The recording quality is remarkable. There is virtually no tape hiss whatever (thanks to the modern engineering techniques used to prepare these recordings for their first release). All the recordings are, of course, in mono, but the sound is very clear and focused. The orchestra (the RIAS Chamber Orchestra) is small, and the two choirs employed are also on the small side, thus making Ristenpart a precursor of the modern "period" movement in classical music. Tempos are somewhat brisk, which serves Bach's music well.

For me, the highlight of the set is the chance to hear a young Dietrich Fischer-Dieskau (1925-2012), the legendary German baritone. He was between the ages of 24 and 27 when these cantatas were recorded, and it is easy to hear why his voice caused such a stir at the very beginning of his career. This set was released early this year and is, as far as I know, the last recordings to be released during his lifetime.

For all those who love Bach's cantatas, and for all those who are fans of Dietrich Fischer-Dieskau, this 9-CD boxed set comes very highly recommended.

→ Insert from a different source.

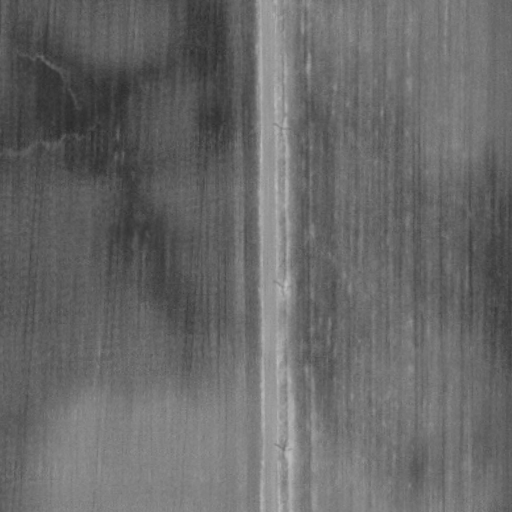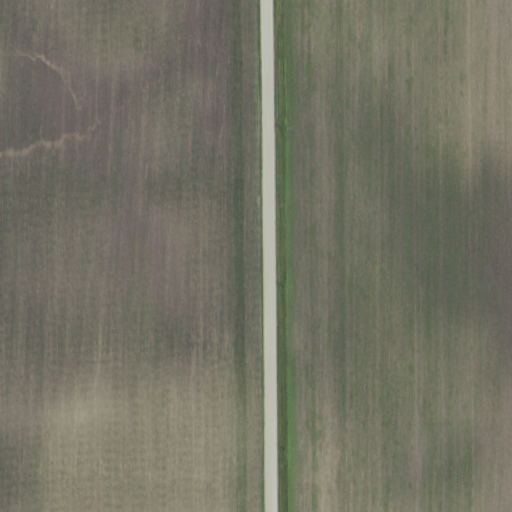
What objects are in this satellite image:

5 of 5 people found the following review helpful
Highly recommended as recorded history. 15 July 2013
By Lehmanesque - Published on
Format: Audio CD Verified Purchase
Bach has been in my life for a very long time and I can't imagine not listening to some work or other almost every day.
I am not enthused by the "KORRECKT" brigades ideas about performance practice so to hear these Cantatas from a time less worried about details and concentrating on the spirit of the works,I find them immensely satisfying.
The best Performances of Bachs Passions are ,for me,those that convey a total belief in the words....a communal recreation of one or other of the Passions.The recent rerelease of the Fritz Werner recordings is another set that has the same communal belief in the words.
Whether or not one is a believer is not the point but to perform these extraordinary works,it seems to me,that for the duration of the piece conviction singing the words is an imperative.
JEG etc,the speed freaks,give no time to allow the words to be absorbed.No doubt many will disagree with me,that is their privelige and as long as the works are comprehended I suppose that is all that matters.
The set above is from a very different time and when the situation of the world,as it was then,is taken into account the relays must have been very important to many,particularly in Germany.